Резерфорд замолчал и снова наполнил бокалы. Какая-то странная история, или же он так здорово ее расписал — трудно было судить. Меня заинтриговала не столько музыкальная часть, сколько загадка появления Конвея в миссионерском госпитале в Китае. Я так и сказал Резерфорду. И он ответил, что на самом деле это разные стороны одной и той же проблемы.
— Но все-таки, каким образом Конвей оказался в Чунцине? Уж об этом-то он, наверное, рассказал тебе в ту ночь на пароходе?
— Кое-что он мне рассказал, и было бы глупо скрытничать, раз уж ты и так много знаешь. Но, видишь ли, это довольно длинная история, и до отхода твоего поезда не хватит времени даже подступиться к ней. Кстати, есть более простой способ. Вообще говоря, я не любитель разглашать секреты моего малопочтенного ремесла, но должен признаться, что чем больше я размышлял над историей Конвея, тем сильнее она меня интриговала. После наших разговоров на пароходе я начал делать кое-какие записи, чтобы не позабыть подробности; потом отдельные моменты начали увлекать меня все больше, и захотелось объединить написанное и сохранившиеся в памяти отрывки в связное целое. Хочу заметить, что я ничего не придумал и не изменил. Материала мне вполне хватило — Конвей был прирожденным рассказчиком и умел отлично воспроизвести атмосферу происходящего. И, кроме того, я почувствовал, что начинаю постигать этого человека.

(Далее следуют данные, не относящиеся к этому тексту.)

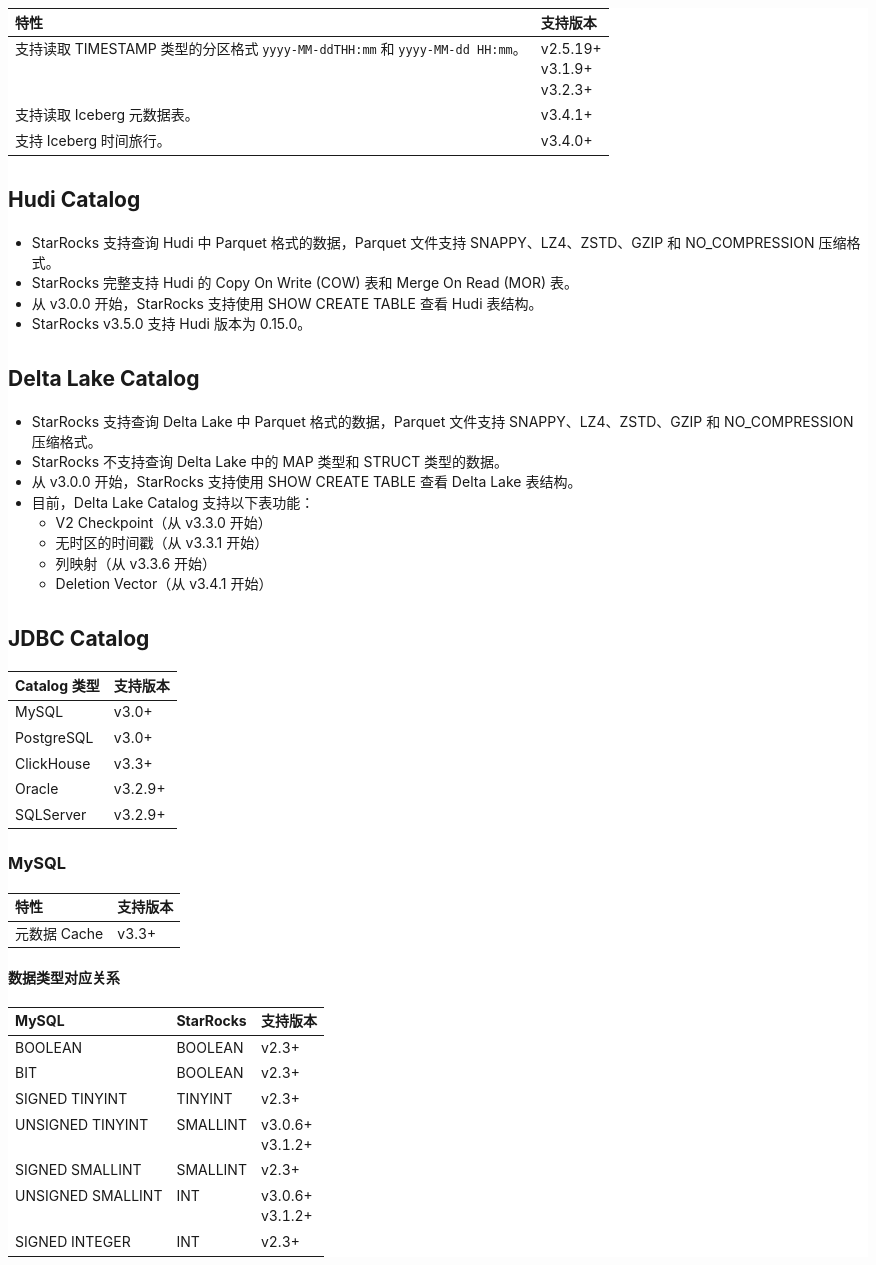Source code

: | 特性                                                         | 支持版本                           |
| :----------------------------------------------------------- | :--------------------------------- |
| 支持读取 TIMESTAMP 类型的分区格式 `yyyy-MM-ddTHH:mm` 和 `yyyy-MM-dd HH:mm`。 | v2.5.19+<br />v3.1.9+<br />v3.2.3+ |
| 支持读取 Iceberg 元数据表。                                     | v3.4.1+                          |
| 支持 Iceberg 时间旅行。                                        | v3.4.0+                          |

## Hudi Catalog

- StarRocks 支持查询 Hudi 中 Parquet 格式的数据，Parquet 文件支持 SNAPPY、LZ4、ZSTD、GZIP 和 NO_COMPRESSION 压缩格式。
- StarRocks 完整支持 Hudi 的 Copy On Write (COW) 表和 Merge On Read (MOR) 表。
- 从 v3.0.0 开始，StarRocks 支持使用 SHOW CREATE TABLE 查看 Hudi 表结构。
- StarRocks v3.5.0 支持 Hudi 版本为 0.15.0。 

## Delta Lake Catalog

- StarRocks 支持查询 Delta Lake 中 Parquet 格式的数据，Parquet 文件支持 SNAPPY、LZ4、ZSTD、GZIP 和 NO_COMPRESSION 压缩格式。
- StarRocks 不支持查询 Delta Lake 中的 MAP 类型和 STRUCT 类型的数据。
- 从 v3.0.0 开始，StarRocks 支持使用 SHOW CREATE TABLE 查看 Delta Lake 表结构。
- 目前，Delta Lake Catalog 支持以下表功能：
  - V2 Checkpoint（从 v3.3.0 开始）
  - 无时区的时间戳（从 v3.3.1 开始）
  - 列映射（从 v3.3.6 开始）
  - Deletion Vector（从 v3.4.1 开始）

## JDBC Catalog

| Catalog 类型 | 支持版本 |
| :----------- | :------- |
| MySQL        | v3.0+    |
| PostgreSQL   | v3.0+    |
| ClickHouse   | v3.3+    |
| Oracle       | v3.2.9+  |
| SQLServer    | v3.2.9+  |

### MySQL

| 特性         | 支持版本 |
| :----------- | :------- |
| 元数据 Cache | v3.3+    |

#### 数据类型对应关系

| MySQL             | StarRocks           | 支持版本             |
| :---------------- | :------------------ | :------------------- |
| BOOLEAN           | BOOLEAN             | v2.3+                |
| BIT               | BOOLEAN             | v2.3+                |
| SIGNED TINYINT    | TINYINT             | v2.3+                |
| UNSIGNED TINYINT  | SMALLINT            | v3.0.6+<br />v3.1.2+ |
| SIGNED SMALLINT   | SMALLINT            | v2.3+                |
| UNSIGNED SMALLINT | INT                 | v3.0.6+<br />v3.1.2+ |
| SIGNED INTEGER    | INT                 | v2.3+                |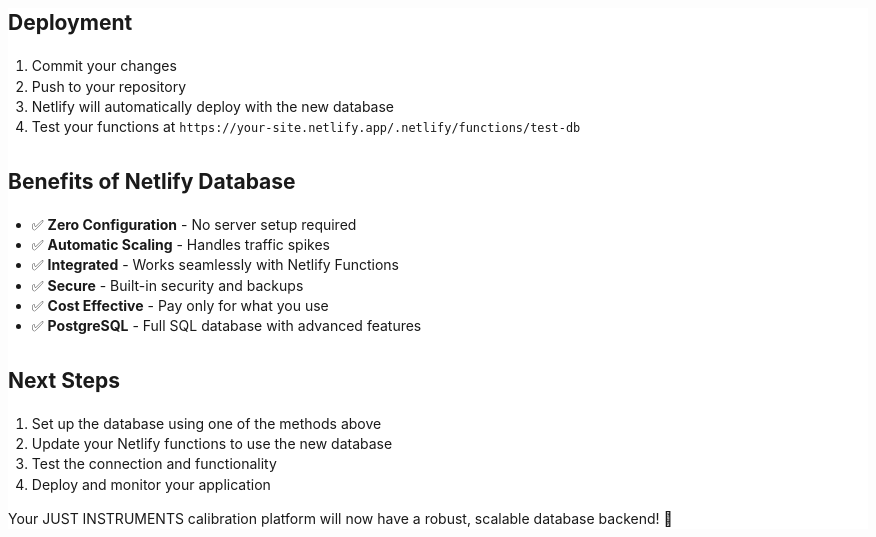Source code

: 
## Deployment

1. Commit your changes
2. Push to your repository
3. Netlify will automatically deploy with the new database
4. Test your functions at `https://your-site.netlify.app/.netlify/functions/test-db`

## Benefits of Netlify Database

- ✅ **Zero Configuration** - No server setup required
- ✅ **Automatic Scaling** - Handles traffic spikes
- ✅ **Integrated** - Works seamlessly with Netlify Functions
- ✅ **Secure** - Built-in security and backups
- ✅ **Cost Effective** - Pay only for what you use
- ✅ **PostgreSQL** - Full SQL database with advanced features

## Next Steps

1. Set up the database using one of the methods above
2. Update your Netlify functions to use the new database
3. Test the connection and functionality
4. Deploy and monitor your application

Your JUST INSTRUMENTS calibration platform will now have a robust, scalable database backend! 🎉

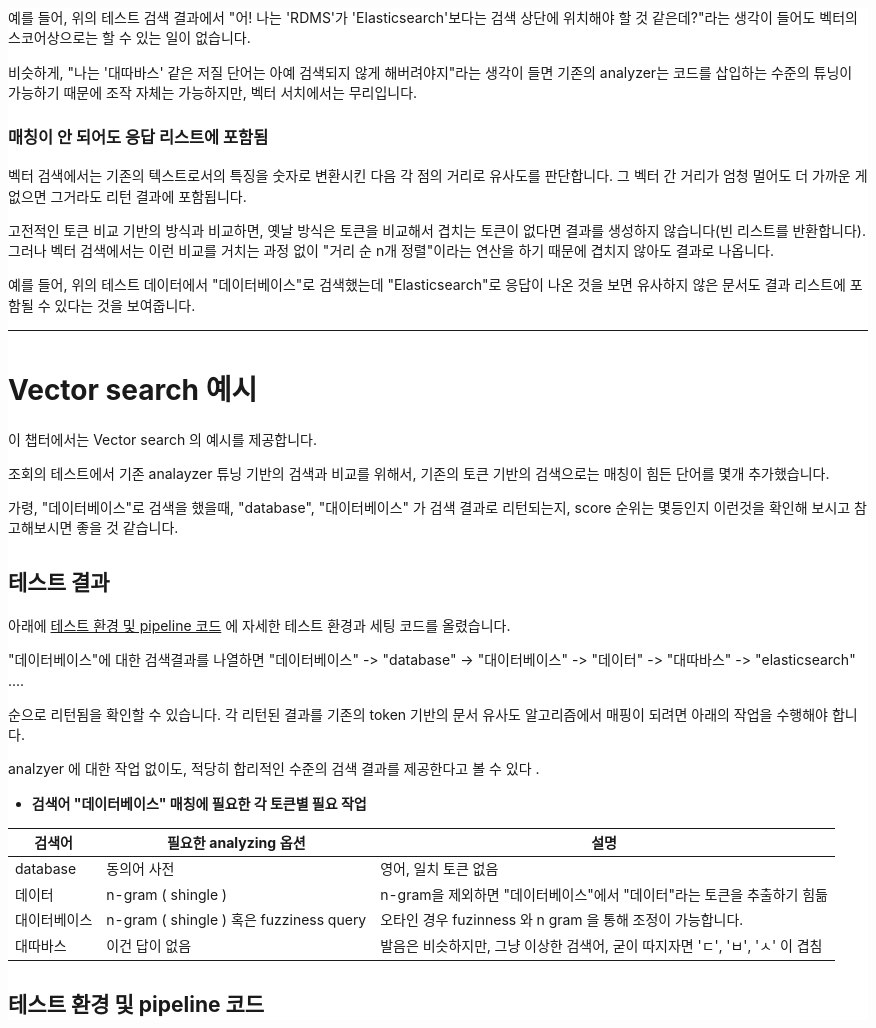 예를 들어, 위의 테스트 검색 결과에서 "어! 나는 'RDMS'가 'Elasticsearch'보다는 검색 상단에 위치해야 할 것 같은데?"라는 생각이 들어도 벡터의 스코어상으로는 할 수 있는 일이 없습니다.

비슷하게, "나는 '대따바스' 같은 저질 단어는 아예 검색되지 않게 해버려야지"라는 생각이 들면 기존의 analyzer는 코드를 삽입하는 수준의 튜닝이 가능하기 때문에 조작 자체는 가능하지만, 벡터 서치에서는 무리입니다.

### 매칭이 안 되어도 응답 리스트에 포함됨

벡터 검색에서는 기존의 텍스트로서의 특징을 숫자로 변환시킨 다음 각 점의 거리로 유사도를 판단합니다. 그 벡터 간 거리가 엄청 멀어도 더 가까운 게 없으면 그거라도 리턴 결과에 포함됩니다.

고전적인 토큰 비교 기반의 방식과 비교하면, 옛날 방식은 토큰을 비교해서 겹치는 토큰이 없다면 결과를 생성하지 않습니다(빈 리스트를 반환합니다). 그러나 벡터 검색에서는 이런 비교를 거치는 과정 없이 "거리 순 n개 정렬"이라는 연산을 하기 때문에 겹치지 않아도 결과로 나옵니다.

예를 들어, 위의 테스트 데이터에서 "데이터베이스"로 검색했는데 "Elasticsearch"로 응답이 나온 것을 보면 유사하지 않은 문서도 결과 리스트에 포함될 수 있다는 것을 보여줍니다.



---
# Vector search 예시

이 챕터에서는 Vector search 의 예시를 제공합니다.

조회의 테스트에서 기존 analayzer 튜닝 기반의 검색과 비교를 위해서, 기존의 토큰 기반의 검색으로는 매칭이 힘든 단어를 몇개 추가했습니다.

가령, "데이터베이스"로 검색을 했을때, "database", "대이터베이스" 가 검색 결과로 리턴되는지, score 순위는 몇등인지 이런것을 확인해 보시고 참고해보시면 좋을 것 같습니다.

## 테스트 결과

아래에 [테스트 환경 및 pipeline 코드](#테스트-환경-및-pipeline-코드-) 에 자세한 테스트 환경과 세팅 코드를 올렸습니다.

"데이터베이스"에 대한 검색결과를 나열하면
"데이터베이스" -> "database" -> "대이터베이스" -> "데이터" -> "대따바스" -> "elasticsearch" ....

순으로 리턴됨을 확인할 수 있습니다. 각 리턴된 결과를 기존의 token 기반의 문서 유사도 알고리즘에서 매핑이 되려면 아래의 작업을 수행해야 합니다.

analzyer 에 대한 작업 없이도, 적당히 합리적인 수준의 검색 결과를 제공한다고 볼 수 있다 .

- **검색어 "데이터베이스" 매칭에 필요한 각 토큰별 필요 작업**

| 검색어        | 필요한 analyzing 옵션           | 설명                                                |
|---------------|----------------------------|---------------------------------------------------|
| database      | 동의어 사전                     | 영어, 일치 토큰 없음                                      |
| 데이터        | n-gram ( shingle )         | n-gram을 제외하면 "데이터베이스"에서 "데이터"라는 토큰을 추출하기 힘듦       |
| 대이터베이스  | n-gram ( shingle ) 혹은 fuzziness query | 오타인 경우 fuzinness 와 n gram 을 통해 조정이 가능합니다.         |
| 대따바스      | 이건 답이 없음                   | 발음은 비슷하지만, 그냥 이상한 검색어, 굳이 따지자면 'ㄷ', 'ㅂ', 'ㅅ' 이 겹침 |





## 테스트 환경 및 pipeline 코드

Резерфорд открыл атташе-кейс и вынул из него стопку машинописных страниц.
— Вот, возьми, решай сам, что об этом думать.
— Ты хочешь сказать, что вовсе не обязательно верить тому, что здесь написано?
— Ну зачем же так в лоб. А если все-таки поверишь, то по той самой причине, которую блестяще сформулировал Тертуллиан, помнишь? — Quia impossible est[6]. Неплохой довод. В любом случае, дай мне знать о своем мнении.
Я забрал рукопись и прочел ее в остендском экспрессе почти до конца. По возвращении в Англию я намеревался вернуть эти заметки вместе с подробным письмом, но все откладывал, и прежде чем добрался до почты, от Резерфорда пришла весточка: он извещал, что снова отправился странствовать и несколько месяцев постоянного адреса у него не будет. «Собираюсь в Кашмир, — писал он, — а оттуда на восток». Меня это не удивило.
В середине мая обстановка в Баскуле значительно ухудшилась, и двадцатого числа из Пешавара, как было условлено, прибыли самолеты ВВС, чтобы эвакуировать белых резидентов. Таковых насчитывалось около восьмидесяти, и большинство из них были благополучно переправлены через горы на военно-транспортных аэропланах. Пригодились и несколько частных машин и в их числе личный самолет махараджи Чандопора. На борт этого самолета в десять часов утра поднялись мисс Бринклоу, монахиня Восточной миссии, Генри Д. Барнард, американец, Хью Конвей, консул Его Величества, и капитан Чарлз Маллинсон, вице-консул. В таком порядке их фамилии появились впоследствии в английских и индийских газетах.